Thanks @inukshuk. What is the general direction you want to go, optimize the use of citeproc-ruby in ruby-cff, and/or make changes to citeproc-rubycode?

inukshuk commented 3 years ago

I'm happy to make changes to citeproc-ruby in order to make it easier to adopt into ruby-cff. However, the issues I've raised above would have to be addressed either in ruby-cff or even further out, by apps using ruby-cff. As a library, I believe that the best solution for ruby-cff would be something like this:

This way, ruby-cff has minimal dependencies and users have a maximum flexibility. For example, I could install ruby-cff, citeproc-ruby, and csl-styles and then just format references using any of the official CSL styles by name, without worrying too much about fetching or updating individual styles.

Applications like GitHub, using ruby-cff, would likely want to make their own decisions for security and performance reasons. For example, you will probably want to use a limited set of styles and locales. You would not want to parse styles and locales for every reference you generate but just once (both styles and locales should be thread-safe; in any case you'd likely want to cache them somehow instead of parsing XML every time).

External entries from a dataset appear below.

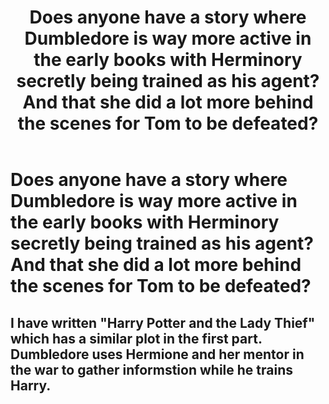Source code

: #+TITLE: Does anyone have a story where Dumbledore is way more active in the early books with Herminory secretly being trained as his agent? And that she did a lot more behind the scenes for Tom to be defeated?

* Does anyone have a story where Dumbledore is way more active in the early books with Herminory secretly being trained as his agent? And that she did a lot more behind the scenes for Tom to be defeated?
:PROPERTIES:
:Author: jackalsclaw
:Score: 0
:DateUnix: 1589948515.0
:DateShort: 2020-May-20
:FlairText: Request
:END:

** I have written "Harry Potter and the Lady Thief" which has a similar plot in the first part. Dumbledore uses Hermione and her mentor in the war to gather informstion while he trains Harry.
:PROPERTIES:
:Author: Starfox5
:Score: 2
:DateUnix: 1589975176.0
:DateShort: 2020-May-20
:END:
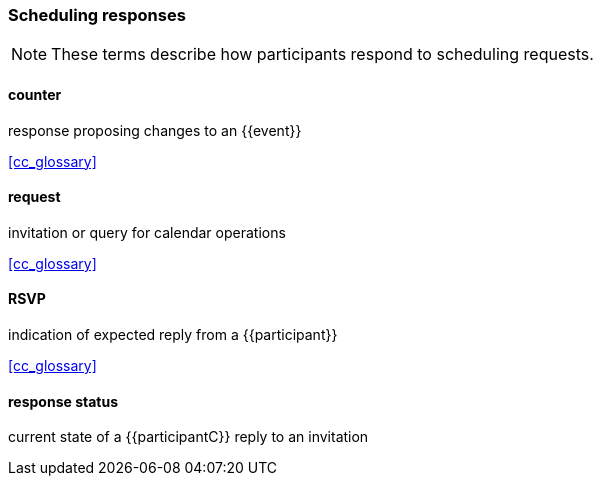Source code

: 
=== Scheduling responses

[NOTE]
These terms describe how participants respond to scheduling requests.

==== counter
response proposing changes to an {{event}}

[.source]
<<cc_glossary>>

==== request
invitation or query for calendar operations

[.source]
<<cc_glossary>>

==== RSVP
indication of expected reply from a {{participant}}

[.source]
<<cc_glossary>>

==== response status
current state of a {{participantC}} reply to an invitation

We could also attempt to make these decisions in ruby-cff but I don't think a library is generally the right place to do this. I mean, the citeproc formatter could, by default, cache styles and locales and re-use a single renderer instance (or a thread-local one; some features of the renderer are stateful, although I believe it should be possible to make it thread-safe if you're only rendering single references and don't need to keep track of sort order, suppressed successive author names and the like). But I believe an app such as GitHub will want full control, e.g., when exactly to parse a style or locale, or even load marshaled instances instead of parsing them again, and I think a library such as ruby-cff should be able to facilitate that instead of making its own assumptions.